▼

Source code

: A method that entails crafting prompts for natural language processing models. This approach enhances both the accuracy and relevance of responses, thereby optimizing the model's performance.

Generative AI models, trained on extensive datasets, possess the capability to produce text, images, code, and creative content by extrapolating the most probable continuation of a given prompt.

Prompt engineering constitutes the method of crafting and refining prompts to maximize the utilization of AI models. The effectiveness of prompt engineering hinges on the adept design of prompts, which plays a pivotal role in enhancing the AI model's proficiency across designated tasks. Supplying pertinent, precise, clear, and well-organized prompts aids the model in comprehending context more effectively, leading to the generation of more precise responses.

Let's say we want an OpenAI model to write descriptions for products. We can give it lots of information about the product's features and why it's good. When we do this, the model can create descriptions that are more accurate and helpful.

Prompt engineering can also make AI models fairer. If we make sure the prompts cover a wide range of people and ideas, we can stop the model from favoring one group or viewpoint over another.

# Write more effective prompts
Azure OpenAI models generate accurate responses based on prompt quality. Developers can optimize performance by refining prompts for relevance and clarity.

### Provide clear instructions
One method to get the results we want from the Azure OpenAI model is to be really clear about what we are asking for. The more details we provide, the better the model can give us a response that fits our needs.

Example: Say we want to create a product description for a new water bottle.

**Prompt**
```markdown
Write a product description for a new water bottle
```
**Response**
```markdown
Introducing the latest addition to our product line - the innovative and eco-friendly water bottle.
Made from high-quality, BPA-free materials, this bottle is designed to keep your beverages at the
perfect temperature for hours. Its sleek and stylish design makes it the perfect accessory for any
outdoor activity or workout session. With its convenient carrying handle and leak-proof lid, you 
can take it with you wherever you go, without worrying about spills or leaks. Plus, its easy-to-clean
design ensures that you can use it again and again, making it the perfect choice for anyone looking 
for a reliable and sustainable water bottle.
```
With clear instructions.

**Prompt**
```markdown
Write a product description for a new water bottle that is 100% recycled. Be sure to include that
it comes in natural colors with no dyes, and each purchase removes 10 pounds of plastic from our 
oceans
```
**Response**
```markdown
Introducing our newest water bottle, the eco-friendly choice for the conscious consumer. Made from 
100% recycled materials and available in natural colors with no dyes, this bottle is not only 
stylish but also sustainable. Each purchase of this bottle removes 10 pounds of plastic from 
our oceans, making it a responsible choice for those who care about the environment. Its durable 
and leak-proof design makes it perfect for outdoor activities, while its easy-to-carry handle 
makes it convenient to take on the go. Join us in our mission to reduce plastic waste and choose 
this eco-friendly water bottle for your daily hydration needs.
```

▲

◆ YOUR TASK ◆
What you return must match the listing above exactly, with every line included.

◆ WRITTEN ANSWER ◆
Source code

: A method that entails crafting prompts for natural language processing models. This approach enhances both the accuracy and relevance of responses, thereby optimizing the model's performance.

Generative AI models, trained on extensive datasets, possess the capability to produce text, images, code, and creative content by extrapolating the most probable continuation of a given prompt.

Prompt engineering constitutes the method of crafting and refining prompts to maximize the utilization of AI models. The effectiveness of prompt engineering hinges on the adept design of prompts, which plays a pivotal role in enhancing the AI model's proficiency across designated tasks. Supplying pertinent, precise, clear, and well-organized prompts aids the model in comprehending context more effectively, leading to the generation of more precise responses.

Let's say we want an OpenAI model to write descriptions for products. We can give it lots of information about the product's features and why it's good. When we do this, the model can create descriptions that are more accurate and helpful.

Prompt engineering can also make AI models fairer. If we make sure the prompts cover a wide range of people and ideas, we can stop the model from favoring one group or viewpoint over another.

# Write more effective prompts
Azure OpenAI models generate accurate responses based on prompt quality. Developers can optimize performance by refining prompts for relevance and clarity.

### Provide clear instructions
One method to get the results we want from the Azure OpenAI model is to be really clear about what we are asking for. The more details we provide, the better the model can give us a response that fits our needs.

Example: Say we want to create a product description for a new water bottle.

**Prompt**
```markdown
Write a product description for a new water bottle
```
**Response**
```markdown
Introducing the latest addition to our product line - the innovative and eco-friendly water bottle.
Made from high-quality, BPA-free materials, this bottle is designed to keep your beverages at the
perfect temperature for hours. Its sleek and stylish design makes it the perfect accessory for any
outdoor activity or workout session. With its convenient carrying handle and leak-proof lid, you 
can take it with you wherever you go, without worrying about spills or leaks. Plus, its easy-to-clean
design ensures that you can use it again and again, making it the perfect choice for anyone looking 
for a reliable and sustainable water bottle.
```
With clear instructions.

**Prompt**
```markdown
Write a product description for a new water bottle that is 100% recycled. Be sure to include that
it comes in natural colors with no dyes, and each purchase removes 10 pounds of plastic from our 
oceans
```
**Response**
```markdown
Introducing our newest water bottle, the eco-friendly choice for the conscious consumer. Made from 
100% recycled materials and available in natural colors with no dyes, this bottle is not only 
stylish but also sustainable. Each purchase of this bottle removes 10 pounds of plastic from 
our oceans, making it a responsible choice for those who care about the environment. Its durable 
and leak-proof design makes it perfect for outdoor activities, while its easy-to-carry handle 
makes it convenient to take on the go. Join us in our mission to reduce plastic waste and choose 
this eco-friendly water bottle for your daily hydration needs.
```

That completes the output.